[ https://issues.apache.org/jira/browse/AMQ-9625 ]
Christopher L. Shannon deleted comment on AMQ-9625:
---------------------------------------------
was (Author: jira-bot):
Commit c06969583d9d6340674e332e9dce356fad2a314f in activemq's branch
refs/heads/6.1.x.AMF.x from Christopher L. Shannon
[ https://gitbox.apache.org/repos/asf?p=activemq.git;h=c06969583d ]
AMQ-9625 - Prevent queue messages from becoming stuck
Fixes a race condition bug that can lead to a message being missed on
dispatch and stuck on a Queue until restart when caching and
concurrentStoreAndDispatch are enabled on a Queue and the cache becomes
disabled.
AMFU-168, AMF-3692 - cherry-pick in fix from FOSS broker
> Messages can become stuck on Queues
> -----------------------------------
>
> Key: AMQ-9625
> URL: https://issues.apache.org/jira/browse/AMQ-9625
> Project: ActiveMQ Classic
> Issue Type: Bug
> Affects Versions: 5.18.6, 6.1.4
> Reporter: Christopher L. Shannon
> Assignee: Christopher L. Shannon
> Priority: Major
> Fix For: 6.2.0, 5.18.7, 6.1.5
>
> Time Spent: 1h
> Remaining Estimate: 0h
>
> For the last several years I have occasionally seen "stuck" messages that
> appear on queues that will not be dispatched until after a broker restart.
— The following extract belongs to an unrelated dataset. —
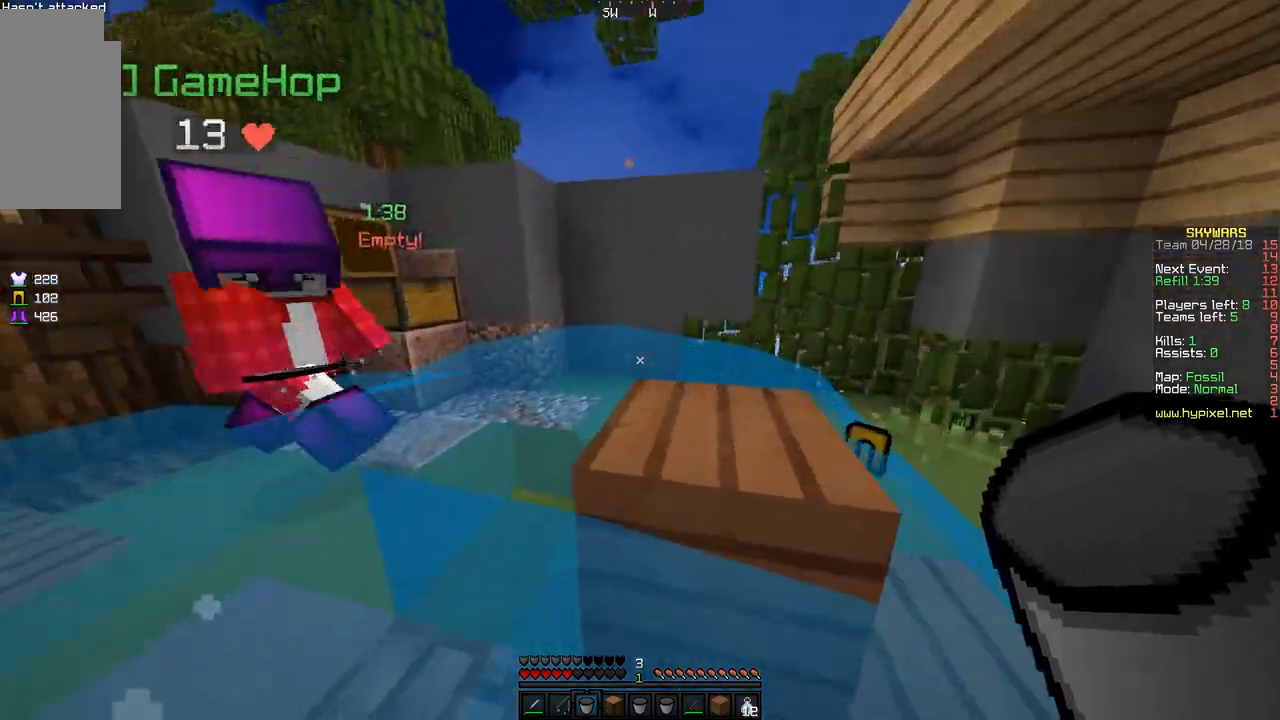
{"keys": ["space", "w"], "mouse": [], "events": [[17, "d", "down"], [17, "w", "down"], [133, "space", "down"], [183, "d", "up"]]}
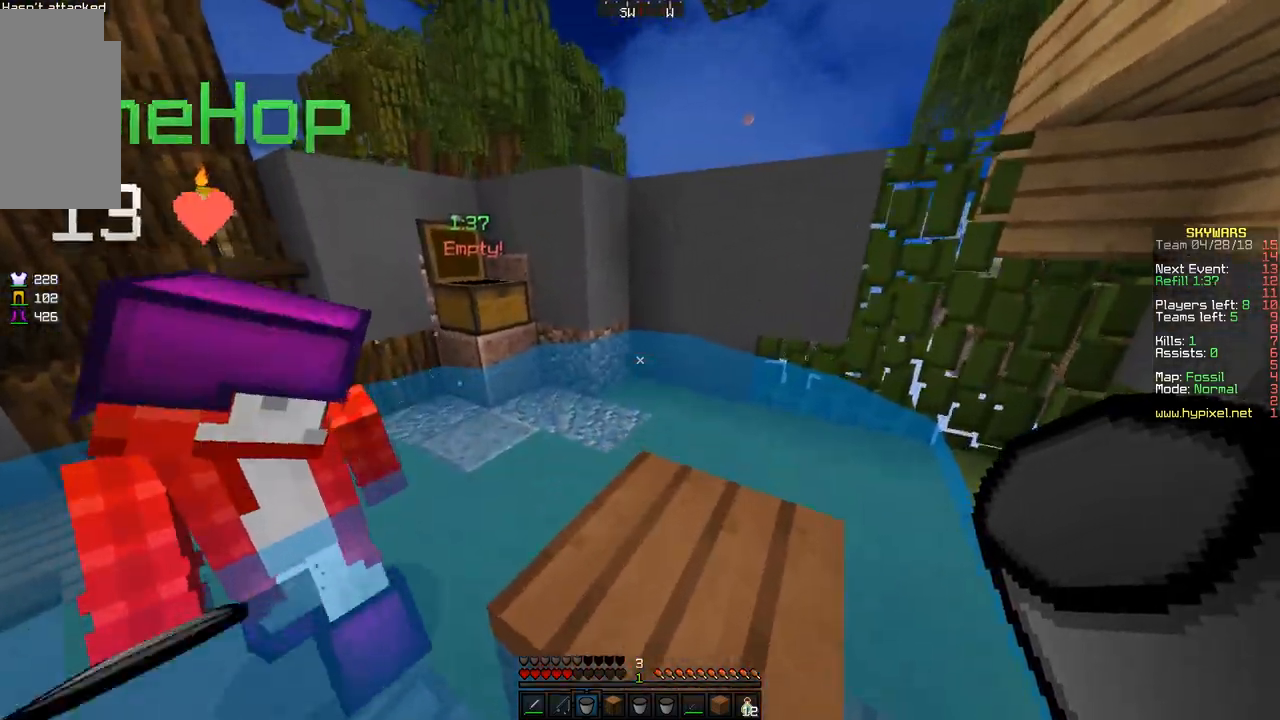
{"keys": [], "mouse": [], "events": [[67, "d", "down"], [283, "space", "up"], [283, "w", "up"], [317, "d", "up"]]}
> The bug looks to be the same as described in
> https://issues.apache.org/jira/browse/AMQ-2955 (the root cause was never
> figured out, it was just closed as they couldn't reproduce it). The resulting
> behavior seen is that KahaDB has the batch cursor set to a point after a
> message that is stored so that message will never dispatch. There's been
> some other work done previously to help this issue, notably AMQ-3149 (more
> details in that issue and more below)
> I recently figured out how to reproduce it in a test environment and finally
> tracked down what the root cause and a fix. Not surprisingly, there are a few
> things at play here and the bug is a race condition so it won't be seen
> unless a bunch of things hold true (and if the broker is configured a certain
> way)
> h3. Background:
> There are 2 optimizations that the broker uses that are playing into this and
> both must be enabled for the issue to happen.
> # {{useCache=true}} , The normal flow for incoming messages is that they get
> written to the store and then they get paged off disk (same thread or another
> thread) to be dispatched to consumers. However, there's also a message cache
> and if enabled and if there's free memory, the message will be added to the
> the cache after sending to disk so we don't need to re-read it off disk again
> later when dispatching.
> # {{concurrentStoreAndDispatchQueues=true}} The broker also has an
> optimization for queues where it it will try and dispatch incoming messages
> concurrently to consumers while also writing to disk. (Async message writes)
> if the consumers are fast enough to ack, we can cancel the disk write which
> saves disk IO and this obviously is a benefit for slow disks. This requires
> the cache to be enabled as described in AMQ-3149 otherwise we run into
> problems because messages won't be dispatched if not finished so this mode is
> really only useful for the cache being enabled. Furthermore, if the cache is
> not enabled messages could get stuck if no new messages come in for a while
> so that's another reason this mode has no effect if the cache is off.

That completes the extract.